However I just saw that the spec failed once on Ubuntu:
https://rubyci.org/logs/rubyci.s3.amazonaws.com/ubuntu/ruby-trunk/log/20180817T213003Z.fail.html.gz
Any idea?

Actions

Copy link

#6 [ruby-core:88524]

Updated by normalperson (Eric Wong) about 7 years ago

eregontp@gmail.com wrote:

@normalperson (Eric Wong) I added the specs in r64409.
However I just saw that the spec failed once on Ubuntu:
https://rubyci.org/logs/rubyci.s3.amazonaws.com/ubuntu/ruby-trunk/log/20180817T213003Z.fail.html.gz

It might be because of rb_funcallv switching and hitting
interrupts. I think this should fix it, but it can make
an incompatibility if somebody relies on redefining
Mutex#sleep...

diff --git a/thread_sync.c b/thread_sync.c
index 5e511af0db..87c17316a9 100644
--- a/thread_sync.c
+++ b/thread_sync.c
@@ -1358,7 +1358,7 @@ static VALUE
do_sleep(VALUE args)
{
struct sleep_call *p = (struct sleep_call *)args;
-    return rb_funcallv(p->mutex, id_sleep, 1, &p->timeout);
+    return rb_mutex_sleep(p->mutex, p->timeout);
}

static VALUE

Actions

Copy link

#7 [ruby-core:88533]

Updated by normalperson (Eric Wong) about 7 years ago

Eric Wong wrote:

eregontp@gmail.com wrote:

@normalperson (Eric Wong) I added the specs in r64409.
However I just saw that the spec failed once on Ubuntu:
https://rubyci.org/logs/rubyci.s3.amazonaws.com/ubuntu/ruby-trunk/log/20180817T213003Z.fail.html.gz

It might be because of rb_funcallv switching and hitting
interrupts. I think this should fix it, but it can make
an incompatibility if somebody relies on redefining
Mutex#sleep...

Committed a version which only avoids switching on r64436
We'll see if CI alerts are quieter, now.

However, I don't know what to do about Mutex_m since that still
hits the funcall path. We can't blindly mask out interrupts
because we need Mutex#sleep to react to Thread#run.

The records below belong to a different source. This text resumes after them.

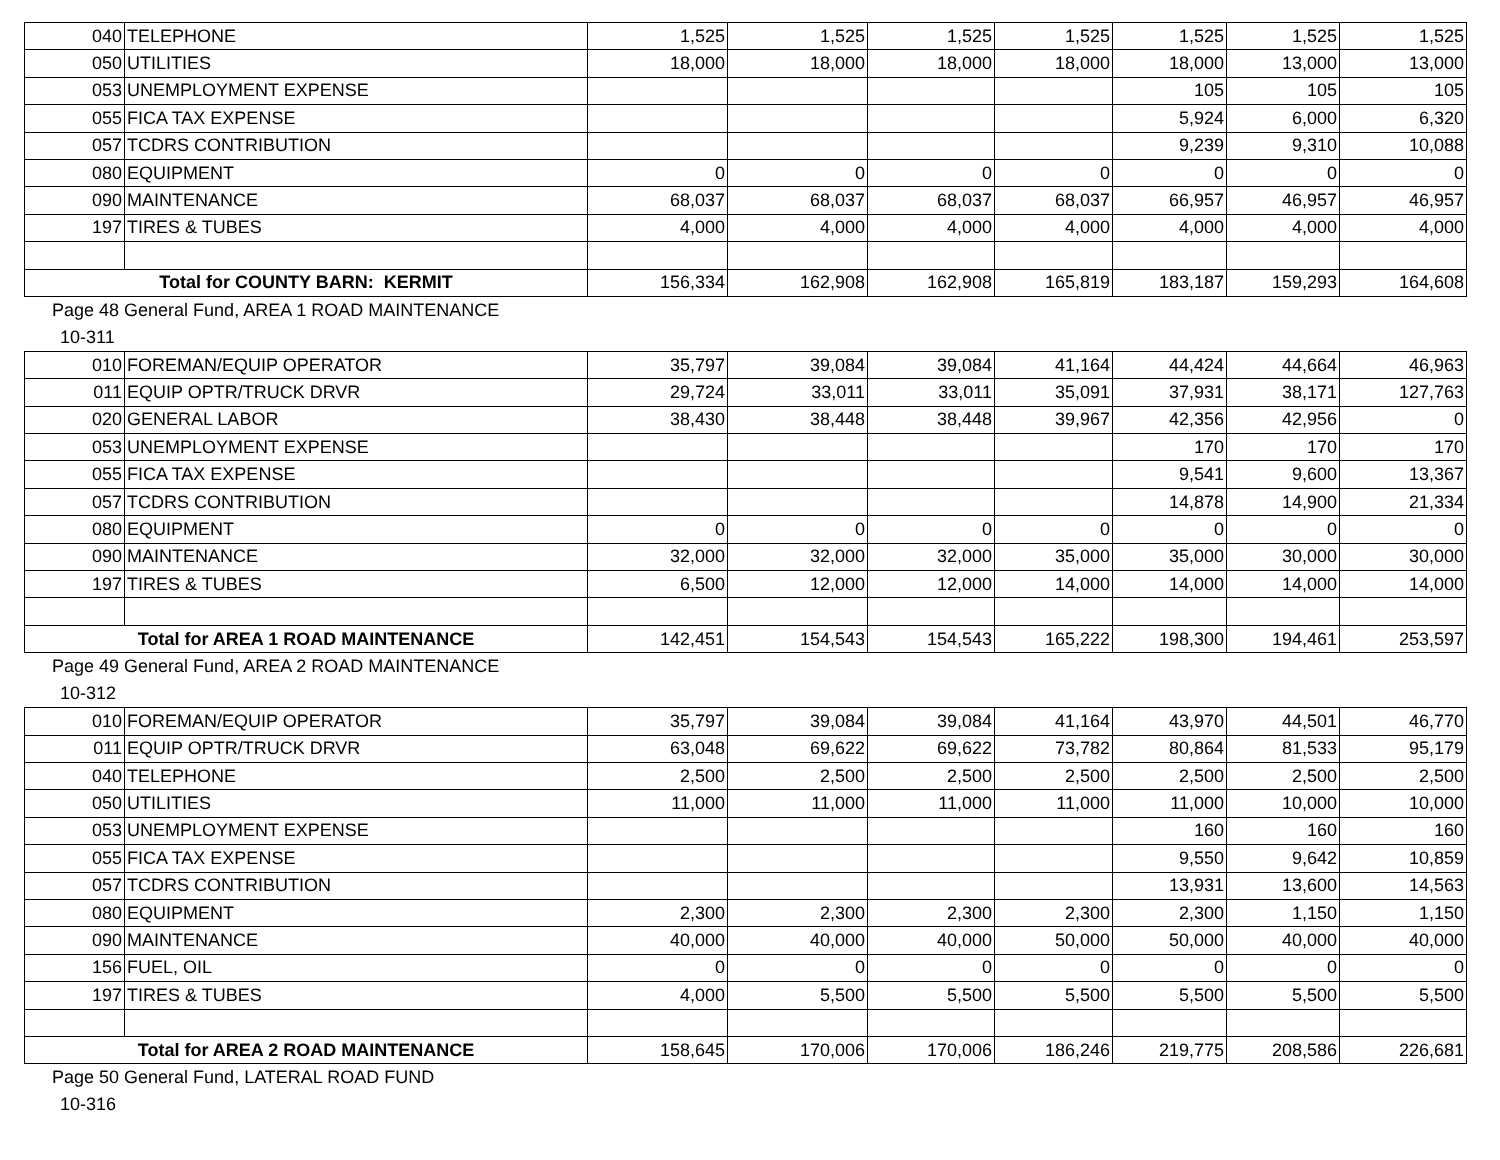| 040 | TELEPHONE | 1,525 | 1,525 | 1,525 | 1,525 | 1,525 | 1,525 | 1,525 |
| 050 | UTILITIES | 18,000 | 18,000 | 18,000 | 18,000 | 18,000 | 13,000 | 13,000 |
| 053 | UNEMPLOYMENT EXPENSE | | | | | 105 | 105 | 105 |
| 055 | FICA TAX EXPENSE | | | | | 5,924 | 6,000 | 6,320 |
| 057 | TCDRS CONTRIBUTION | | | | | 9,239 | 9,310 | 10,088 |
| 080 | EQUIPMENT | 0 | 0 | 0 | 0 | 0 | 0 | 0 |
| 090 | MAINTENANCE | 68,037 | 68,037 | 68,037 | 68,037 | 66,957 | 46,957 | 46,957 |
| 197 | TIRES & TUBES | 4,000 | 4,000 | 4,000 | 4,000 | 4,000 | 4,000 | 4,000 |
| Total for COUNTY BARN: KERMIT | | 156,334 | 162,908 | 162,908 | 165,819 | 183,187 | 159,293 | 164,608 |
Page 48 General Fund, AREA 1 ROAD MAINTENANCE
10-311
| 010 | FOREMAN/EQUIP OPERATOR | 35,797 | 39,084 | 39,084 | 41,164 | 44,424 | 44,664 | 46,963 |
| 011 | EQUIP OPTR/TRUCK DRVR | 29,724 | 33,011 | 33,011 | 35,091 | 37,931 | 38,171 | 127,763 |
| 020 | GENERAL LABOR | 38,430 | 38,448 | 38,448 | 39,967 | 42,356 | 42,956 | 0 |
| 053 | UNEMPLOYMENT EXPENSE | | | | | 170 | 170 | 170 |
| 055 | FICA TAX EXPENSE | | | | | 9,541 | 9,600 | 13,367 |
| 057 | TCDRS CONTRIBUTION | | | | | 14,878 | 14,900 | 21,334 |
| 080 | EQUIPMENT | 0 | 0 | 0 | 0 | 0 | 0 | 0 |
| 090 | MAINTENANCE | 32,000 | 32,000 | 32,000 | 35,000 | 35,000 | 30,000 | 30,000 |
| 197 | TIRES & TUBES | 6,500 | 12,000 | 12,000 | 14,000 | 14,000 | 14,000 | 14,000 |
| Total for AREA 1 ROAD MAINTENANCE | | 142,451 | 154,543 | 154,543 | 165,222 | 198,300 | 194,461 | 253,597 |
Page 49 General Fund, AREA 2 ROAD MAINTENANCE
10-312
| 010 | FOREMAN/EQUIP OPERATOR | 35,797 | 39,084 | 39,084 | 41,164 | 43,970 | 44,501 | 46,770 |
| 011 | EQUIP OPTR/TRUCK DRVR | 63,048 | 69,622 | 69,622 | 73,782 | 80,864 | 81,533 | 95,179 |
| 040 | TELEPHONE | 2,500 | 2,500 | 2,500 | 2,500 | 2,500 | 2,500 | 2,500 |
| 050 | UTILITIES | 11,000 | 11,000 | 11,000 | 11,000 | 11,000 | 10,000 | 10,000 |
| 053 | UNEMPLOYMENT EXPENSE | | | | | 160 | 160 | 160 |
| 055 | FICA TAX EXPENSE | | | | | 9,550 | 9,642 | 10,859 |
| 057 | TCDRS CONTRIBUTION | | | | | 13,931 | 13,600 | 14,563 |
| 080 | EQUIPMENT | 2,300 | 2,300 | 2,300 | 2,300 | 2,300 | 1,150 | 1,150 |
| 090 | MAINTENANCE | 40,000 | 40,000 | 40,000 | 50,000 | 50,000 | 40,000 | 40,000 |
| 156 | FUEL, OIL | 0 | 0 | 0 | 0 | 0 | 0 | 0 |
| 197 | TIRES & TUBES | 4,000 | 5,500 | 5,500 | 5,500 | 5,500 | 5,500 | 5,500 |
| Total for AREA 2 ROAD MAINTENANCE | | 158,645 | 170,006 | 170,006 | 186,246 | 219,775 | 208,586 | 226,681 |
Page 50 General Fund, LATERAL ROAD FUND
10-316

Also, please don't add similar specs for Mutex_m, yet.

Actions

Copy link

#8 [ruby-core:88536]

Updated by normalperson (Eric Wong) about 7 years ago

Eric Wong wrote:

Committed a version which only avoids switching on r64436
We'll see if CI alerts are quieter, now.

No good. Now testing:
https://80x24.org/spew/20180818062657.3424-1-e@80x24.org/raw
(should commit when done testing, but I need food :x)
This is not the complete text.